I am fascinated how other cultures celebrate Christmas. I am curious as to how Christmas even become a holiday for other countries especially if it wasn’t traditionally in their culture to begin with. I am a huge fan of Christmas lights and would love to visit Bogota just to see the decorations. I think it is very generous of Bogota to lower their hotels’ rates! This shows that it is not always about the profits that are important to them when it comes to celebrating a holiday, but the entertainment and joy they can bring to the people!
Christmas is one of my favorite times of the year and I have always found it fascinating to hear how other cultures celebrate the holiday. I was lucky enough to celebrate an “American” style Christmas and a traditional “Danish” Christmas. The main difference that I have noticed between the two, is that the Danish Christmas was more about family and beliefs, whereas my experience with an American Christmas was more about the commercialism of the holiday. It is amazing to me how into Christmas the Danish are and all of the events they have correlated with the holiday. I have only experienced a Danish Christmas within my mother’s home but I would love to one day experience it in Denmark.

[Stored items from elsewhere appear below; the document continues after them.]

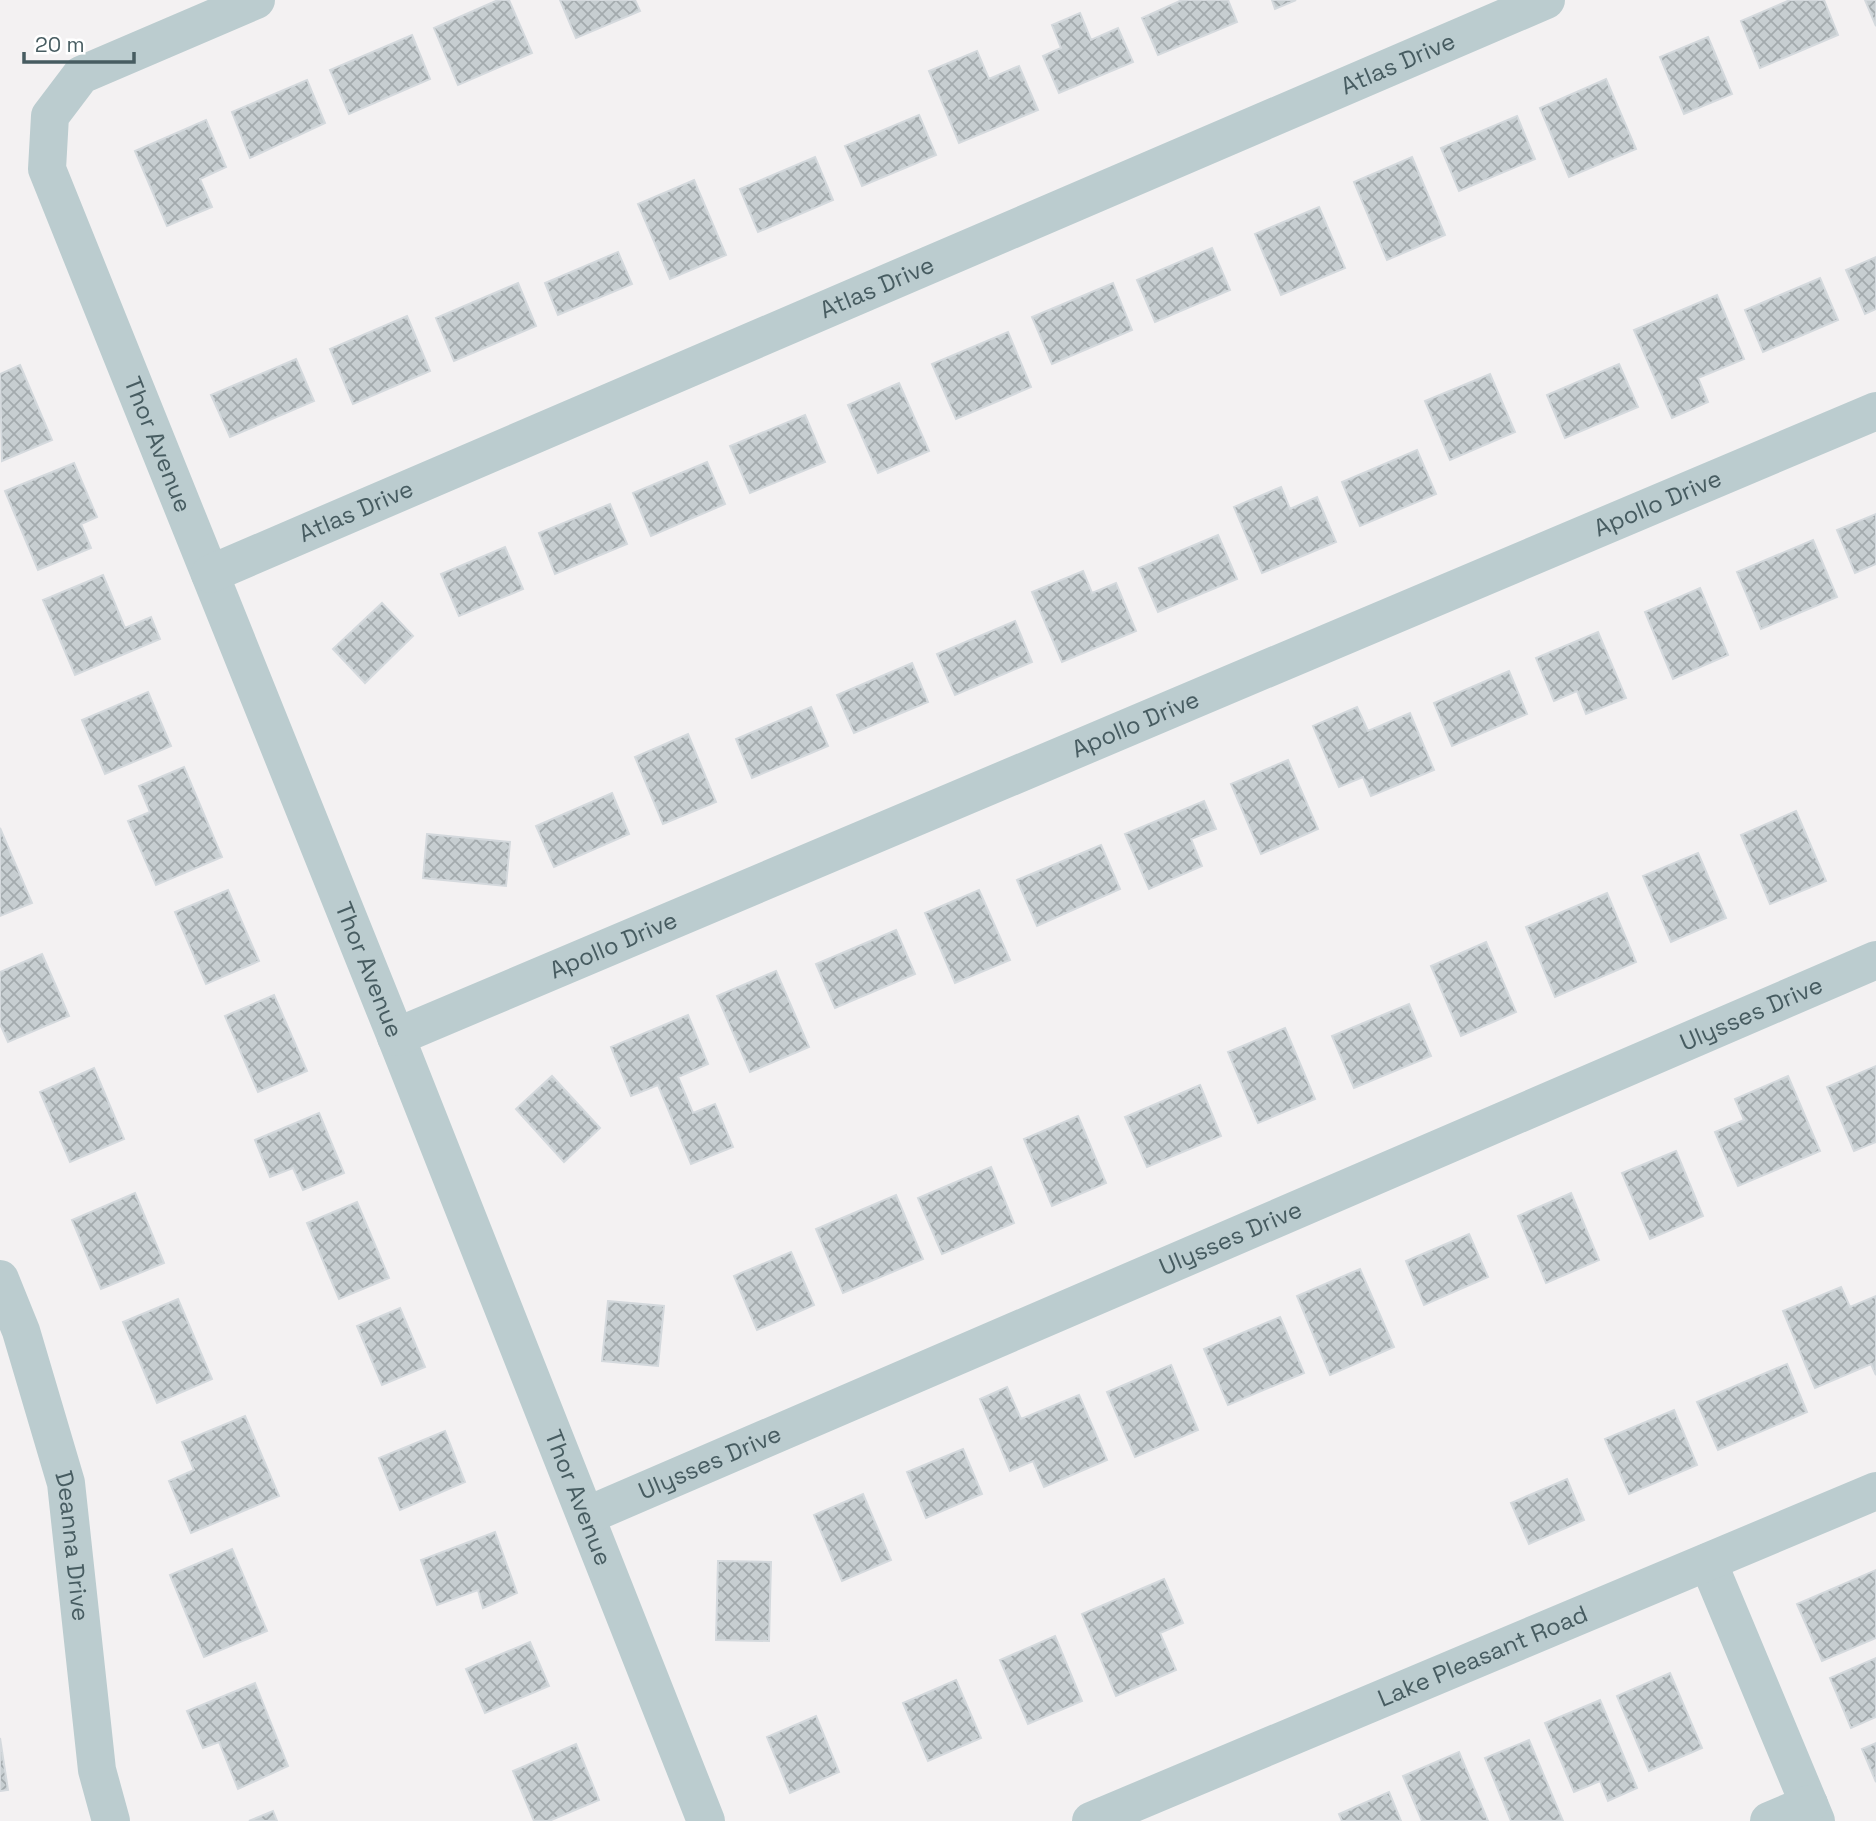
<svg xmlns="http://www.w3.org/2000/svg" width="1876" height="1821" viewBox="0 0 1876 1821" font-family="'Space Grotesk',sans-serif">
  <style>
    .building { fill: url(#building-cross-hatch); stroke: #d4d9dd; stroke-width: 2 }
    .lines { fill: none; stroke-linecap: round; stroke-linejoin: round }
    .minor { stroke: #bbcccf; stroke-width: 38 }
    .labels { text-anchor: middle; stroke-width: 6; stroke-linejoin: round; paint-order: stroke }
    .street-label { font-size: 24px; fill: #475c61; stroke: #fff }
  </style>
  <defs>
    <pattern id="building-cross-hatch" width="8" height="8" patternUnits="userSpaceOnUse" patternTransform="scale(1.75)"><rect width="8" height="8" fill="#c7ced1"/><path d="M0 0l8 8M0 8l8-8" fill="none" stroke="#a3aaad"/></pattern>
  </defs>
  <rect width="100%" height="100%" fill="#f3f1f2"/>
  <path class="building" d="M498,0H509L532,53L458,85L434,28Z
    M560,0H635L640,11L576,38Z
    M1182,0H1228L1237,22L1158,55L1142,18Z
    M1272,0H1296L1275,9Z
    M1790,0H1824L1838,35L1760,68L1741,21Z
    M1865,0H1876V26Z
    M1080,13L1091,40L1118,28L1133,62L1059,93L1043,56L1061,48L1052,25Z
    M412,35L430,79L349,114L330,70Z
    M1708,37L1732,94L1684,114L1660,57Z
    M977,51L989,79L1019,66L1038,110L959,143L929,71Z
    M1606,79L1636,149L1569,177L1540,108Z
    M307,80L325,123L250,158L232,112Z
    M919,115L936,155L862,186L845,146Z
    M1517,116L1535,159L1459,191L1441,148Z
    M206,120L226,167L200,179L212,207L167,226L135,151Z
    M815,157L833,200L758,232L740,189Z
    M1412,157L1445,235L1387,260L1354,182Z
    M694,180L726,255L670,279L638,204Z
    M1319,207L1345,268L1281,295L1255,234Z
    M1212,248L1230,290L1155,322L1137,280Z
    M618,252L632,284L558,315L545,283Z
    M1876,257V309L1865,314L1846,270Z
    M1820,278L1838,320L1763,352L1745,310Z
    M518,283L536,326L454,361L436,318Z
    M1113,283L1132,330L1052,364L1032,317Z
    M1717,295L1744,359L1698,378L1708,402L1672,418L1634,330Z
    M407,316L430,371L353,404L330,349Z
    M1008,332L1031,387L956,419L932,364Z
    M296,359L314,401L230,437L211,395Z
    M1619,364L1638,407L1565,438L1547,395Z
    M20,365L52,440L2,461L0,374Z
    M1490,374L1515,432L1450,460L1425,401Z
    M899,383L929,451L878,473L848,405Z
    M805,415L825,462L750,493L730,446Z
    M1417,450L1436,494L1360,526L1342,482Z
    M707,462L725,504L651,536L633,493Z
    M74,463L97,517L81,524L91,548L38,570L5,491Z
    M1281,487L1290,509L1317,497L1336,542L1262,573L1234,507Z
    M610,504L627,544L555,574L539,533Z
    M1876,514V564L1855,573L1837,530Z
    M1218,535L1237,579L1158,612L1139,568Z
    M1813,540L1837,597L1761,629L1737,572Z
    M505,547L523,589L459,616L441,574Z
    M1083,571L1092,593L1116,583L1136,631L1062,662L1032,592Z
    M103,575L125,628L151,617L160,639L75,675L43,600Z
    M1700,588L1728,655L1673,679L1645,612Z
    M382,603L413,636L365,683L333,649Z
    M1015,621L1032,662L955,695L937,654Z
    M1598,632L1626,698L1586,714L1577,691L1554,701L1536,658Z
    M912,663L928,702L854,733L837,695Z
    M1509,671L1527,714L1452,746L1434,703Z
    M148,692L171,746L105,774L82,720Z
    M811,707L828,746L752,778L736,739Z
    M1357,707L1368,731L1410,713L1434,770L1371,796L1363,777L1339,787L1313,726Z
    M688,734L716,802L663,824L635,757Z
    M1288,760L1318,829L1261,854L1231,784Z
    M184,767L222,857L156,885L128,821L150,812L139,786Z
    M612,793L629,834L554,867L536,826Z
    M1204,801L1216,829L1191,839L1202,866L1149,889L1125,834Z
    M1796,811L1826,881L1770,904L1741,835Z
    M0,828L32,903L0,916Z
    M427,834L510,842L506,886L423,878Z
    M1101,845L1120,889L1037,926L1017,880Z
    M1698,853L1726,918L1671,942L1643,876Z
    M228,890L259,961L206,984L175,912Z
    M979,890L1010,960L955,983L925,913Z
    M1607,893L1636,962L1555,997L1526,927Z
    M896,930L915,974L835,1008L816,964Z
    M1486,942L1516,1012L1461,1036L1431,966Z
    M42,954L69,1016L8,1042L0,1024V972Z
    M776,971L809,1047L750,1072L717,996Z
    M274,995L307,1071L258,1092L225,1016Z
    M1409,1004L1431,1056L1354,1088L1332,1036Z
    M688,1015L708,1064L678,1077L693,1113L715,1104L733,1147L691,1164L658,1085L631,1096L611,1047Z
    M1285,1028L1315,1099L1258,1123L1228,1052Z
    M1876,1066V1142L1854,1151L1827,1087Z
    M94,1068L124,1139L70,1162L40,1092Z
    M552,1076L600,1128L564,1162L516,1109Z
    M1788,1076L1820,1151L1738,1186L1715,1132L1744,1120L1735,1099Z
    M1200,1085L1221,1136L1147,1167L1125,1117Z
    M319,1113L344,1173L303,1190L293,1168L270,1177L255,1140Z
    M1078,1116L1106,1183L1052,1206L1024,1139Z
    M1676,1151L1703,1216L1650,1239L1622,1173Z
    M991,1167L1014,1223L942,1254L918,1198Z
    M135,1193L164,1263L101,1289L72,1220Z
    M1571,1193L1599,1260L1546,1283L1518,1216Z
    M896,1195L923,1259L843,1293L816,1229Z
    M357,1202L389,1278L339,1299L307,1223Z
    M1469,1234L1488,1277L1424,1305L1406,1261Z
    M791,1252L814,1305L757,1330L734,1276Z
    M1360,1269L1394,1347L1330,1375L1297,1296Z
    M1841,1287L1850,1307L1876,1296V1375L1871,1364L1815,1388L1783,1311Z
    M178,1299L212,1379L157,1403L123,1322Z
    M608,1301L664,1306L658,1366L602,1361Z
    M400,1308L425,1367L382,1385L357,1326Z
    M1280,1317L1304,1373L1228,1405L1204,1349Z
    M1787,1364L1807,1412L1718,1450L1697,1402Z
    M1171,1365L1198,1430L1135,1457L1107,1392Z
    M1007,1387L1021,1419L1079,1395L1107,1460L1044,1487L1033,1461L1010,1471L980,1399Z
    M1674,1410L1697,1465L1629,1494L1605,1439Z
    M245,1416L279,1496L191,1533L169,1481L194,1470L182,1442Z
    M445,1431L465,1482L400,1510L379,1458Z
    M963,1449L982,1494L926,1518L907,1472Z
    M1567,1479L1584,1520L1529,1544L1511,1503Z
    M863,1494L891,1560L842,1581L814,1515Z
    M495,1532L517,1593L483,1608L478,1590L437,1605L421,1560Z
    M232,1549L267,1631L204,1657L170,1575Z
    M718,1561L771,1562L769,1641L716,1640Z
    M1876,1570V1638L1822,1661L1797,1604Z
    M1164,1579L1183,1623L1160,1633L1176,1670L1116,1696L1082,1614Z
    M1055,1636L1082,1701L1028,1724L1000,1660Z
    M530,1642L549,1686L485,1713L466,1669Z
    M1876,1658V1717L1851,1728L1830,1678Z
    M1670,1673L1702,1748L1649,1771L1617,1696Z
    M956,1680L981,1738L928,1761L903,1703Z
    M255,1683L288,1766L238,1789L219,1742L203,1748L187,1711Z
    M1600,1700L1637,1788L1608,1801L1600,1781L1574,1792L1545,1723Z
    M816,1716L839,1772L790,1793L767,1737Z
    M0,1738L8,1790L0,1791Z
    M1529,1740L1563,1821H1511L1485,1758Z
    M1876,1743V1782L1862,1749Z
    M576,1744L599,1800L549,1821H534L513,1771Z
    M1459,1752L1488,1821H1422L1403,1776Z
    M1389,1792L1401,1821H1342L1339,1814Z
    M273,1811L277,1821H249Z"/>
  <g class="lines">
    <g class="minor">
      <path id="s1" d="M256,0L81,75L50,116L47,169L396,1037L706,1821"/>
      <path id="s2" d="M210,574L1546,0"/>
      <path id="s3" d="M396,1037L1876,411"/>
      <path id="s4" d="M0,1279L21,1331L66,1483L97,1770L111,1821"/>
      <path id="s5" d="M586,1516L1876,960"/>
      <path d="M1708,1562L1816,1821"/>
      <path id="s6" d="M1091,1821L1876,1491"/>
      <path d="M1769,1821L1809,1804"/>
    </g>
  </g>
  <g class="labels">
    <g class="street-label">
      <text dy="8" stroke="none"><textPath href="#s2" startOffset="1293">Atlas Drive</textPath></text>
      <text dy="8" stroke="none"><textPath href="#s2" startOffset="726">Atlas Drive</textPath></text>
      <text dy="8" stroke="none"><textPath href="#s1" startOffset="592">Thor Avenue</textPath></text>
      <text dy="8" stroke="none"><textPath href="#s3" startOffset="1370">Apollo Drive</textPath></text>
      <text dy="8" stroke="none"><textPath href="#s2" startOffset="159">Atlas Drive</textPath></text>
      <text dy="8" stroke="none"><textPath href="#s3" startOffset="803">Apollo Drive</textPath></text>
      <text dy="8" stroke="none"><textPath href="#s3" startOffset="236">Apollo Drive</textPath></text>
      <text dy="8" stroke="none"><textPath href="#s1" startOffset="1158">Thor Avenue</textPath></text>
      <text dy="8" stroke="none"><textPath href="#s5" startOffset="1269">Ulysses Drive</textPath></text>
      <text dy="8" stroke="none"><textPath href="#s5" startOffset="702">Ulysses Drive</textPath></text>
      <text dy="8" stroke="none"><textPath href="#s5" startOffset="135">Ulysses Drive</textPath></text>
      <text dy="8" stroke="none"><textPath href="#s1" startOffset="1726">Thor Avenue</textPath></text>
      <text dy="8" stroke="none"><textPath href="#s4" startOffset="278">Deanna Drive</textPath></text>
      <text dy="8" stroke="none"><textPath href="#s6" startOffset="425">Lake Pleasant Road</textPath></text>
    </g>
  </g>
  <path d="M24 52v10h110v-10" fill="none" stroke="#475c61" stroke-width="3.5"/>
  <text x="35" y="52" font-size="21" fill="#475c61" stroke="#ffffff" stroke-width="5" paint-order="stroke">20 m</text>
</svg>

Christmas in Bogota sounds very exciting. I like how they focus more on the family, traditions, and customs rather then a heavy commercialized holiday like we tend to do with gifts and big meals. I have only spent Christmas outside of the U.S one time and it was for a family vacation in Mexico. It was interesting to see all of the partying and cheering that they did. In a sense, it seemed like more of a hyped up american holiday party to me. Regardless, I had a lot of fun and would be willing to try it and other nations holiday traditions if given another chance.
Interesting to learn about how Christmas is celebrated in another country. Sounds like the nativity scene and other religious-based traditions are popular. Did you get a sense that secular or American traditions were gaining popularity? If so, how did they differ from the U.S.?
Do you have a sense as to how important Christmas is in Colombia compared to other holidays? In America, Christmas is the largest holiday by consumer spending, though I would guess Christmas in the States is way more commercialized than in Colombia. Are there other holidays celebrated in Colombia that rival or pass Christmas?